## Aim of the exercise:
Each line of the data below containing "пшеничный" needs to be listed.

[Revision comparison data]
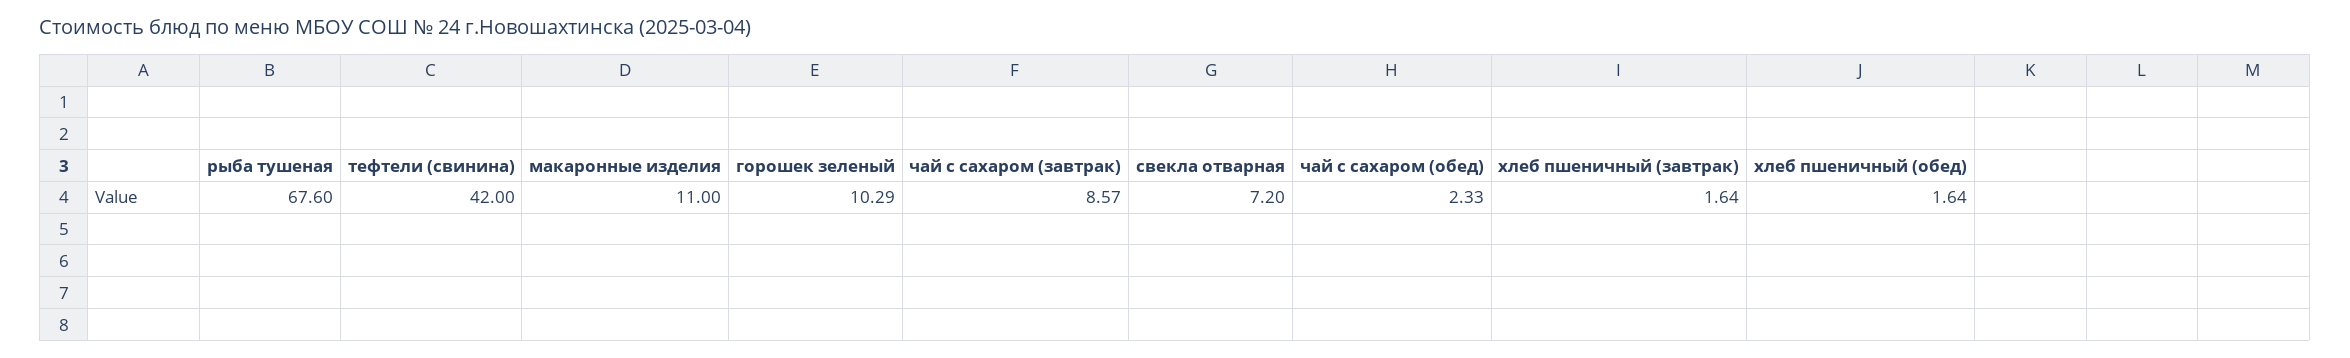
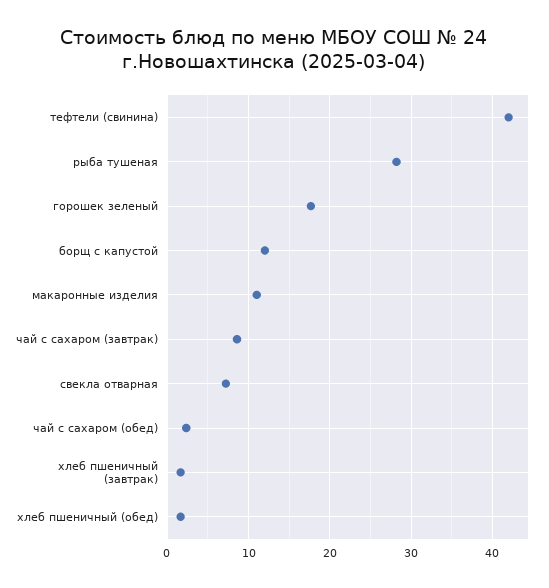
  {
-   "рыба тушеная": 67.6,
+   "рыба тушеная": 28,
    "тефтели (свинина)": 42,
    "макаронные изделия": 11,
-   "горошек зеленый": 10.29,
+   "горошек зеленый": 18,
    "чай с сахаром (завтрак)": 8.57,
    "свекла отварная": 7.2,
    "чай с сахаром (обед)": 2.33,
    "хлеб пшеничный (завтрак)": 1.64,
-   "хлеб пшеничный (обед)": 1.64
+   "хлеб пшеничный (обед)": 1.64,
+   "борщ с капустой": 12
  }

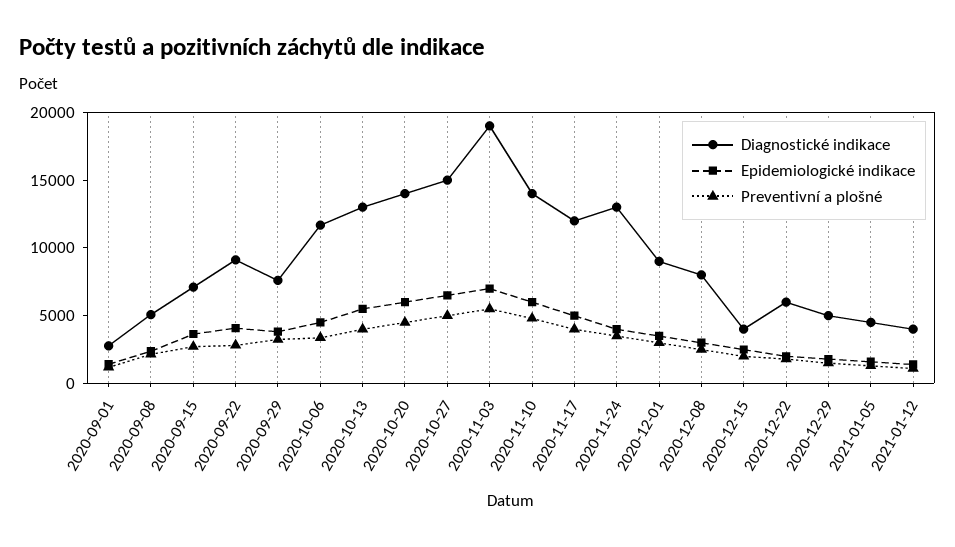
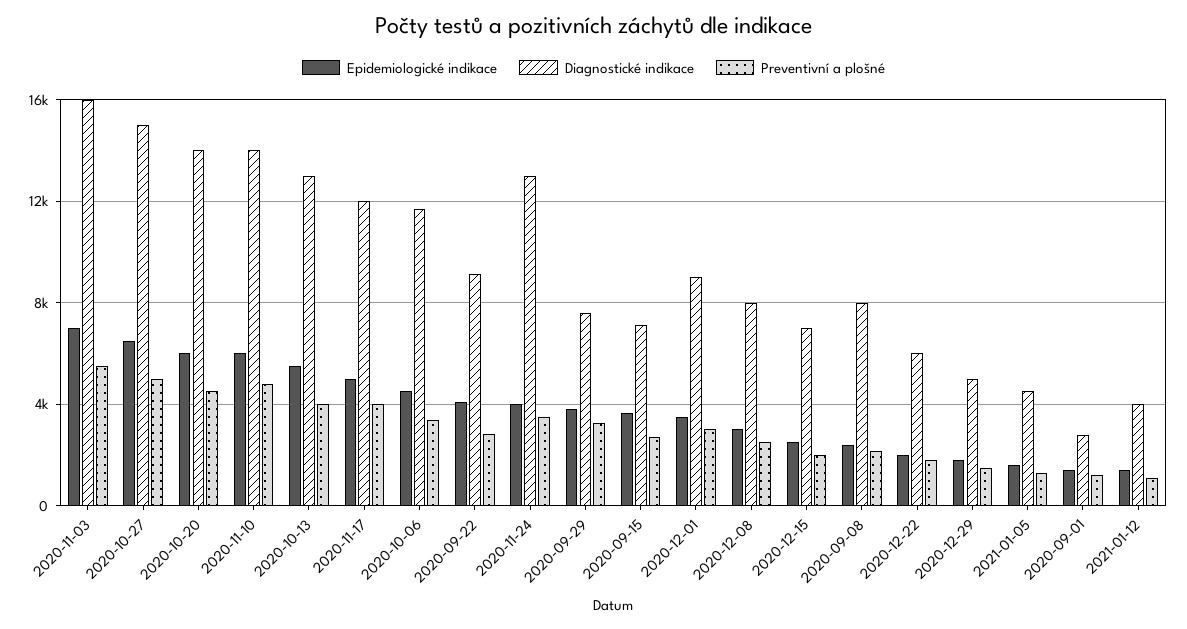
  {
    "Diagnostické indikace": {
      "2020-09-01": 3000,
-     "2020-09-08": 5000,
+     "2020-09-08": 8000,
      "2020-09-15": 7000,
      "2020-09-22": 9000,
      "2020-09-29": 7500,
      "2020-10-06": 11500,
      "2020-10-13": 13000,
      "2020-10-20": 14000,
      "2020-10-27": 15000,
-     "2020-11-03": 19000,
+     "2020-11-03": 16000,
      "2020-11-10": 14000,
      "2020-11-17": 12000,
      "2020-11-24": 13000,
      "2020-12-01": 9000,
      "2020-12-08": 8000,
-     "2020-12-15": 4000,
+     "2020-12-15": 7000,
      "2020-12-22": 6000,
      "2020-12-29": 5000,
      "2021-01-05": 4500,
      "2021-01-12": 4000
    },
    "Epidemiologické indikace": {
      "2020-09-01": 1500,
      "2020-09-08": 2500,
      "2020-09-15": 3500,
      "2020-09-22": 4000,
      "2020-09-29": 4000,
      "2020-10-06": 4500,
      "2020-10-13": 5500,
      "2020-10-20": 6000,
      "2020-10-27": 6500,
      "2020-11-03": 7000,
      "2020-11-10": 6000,
      "2020-11-17": 5000,
      "2020-11-24": 4000,
      "2020-12-01": 3500,
      "2020-12-08": 3000,
      "2020-12-15": 2500,
      "2020-12-22": 2000,
      "2020-12-29": 2000,
      "2021-01-05": 1500,
      "2021-01-12": 1500
    },
    "Preventivní a plošné": {
      "2020-09-01": 1000,
      "2020-09-08": 2000,
      "2020-09-15": 2500,
      "2020-09-22": 3000,
      "2020-09-29": 3000,
      "2020-10-06": 3500,
      "2020-10-13": 4000,
      "2020-10-20": 4500,
      "2020-10-27": 5000,
      "2020-11-03": 5500,
      "2020-11-10": 5000,
      "2020-11-17": 4000,
      "2020-11-24": 3500,
      "2020-12-01": 3000,
      "2020-12-08": 2500,
      "2020-12-15": 2000,
      "2020-12-22": 2000,
      "2020-12-29": 1500,
      "2021-01-05": 1500,
      "2021-01-12": 1000
    }
  }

## Exercise result:
    "хлеб пшеничный (завтрак)": 1.64,
-   "хлеб пшеничный (обед)": 1.64
+   "хлеб пшеничный (обед)": 1.64,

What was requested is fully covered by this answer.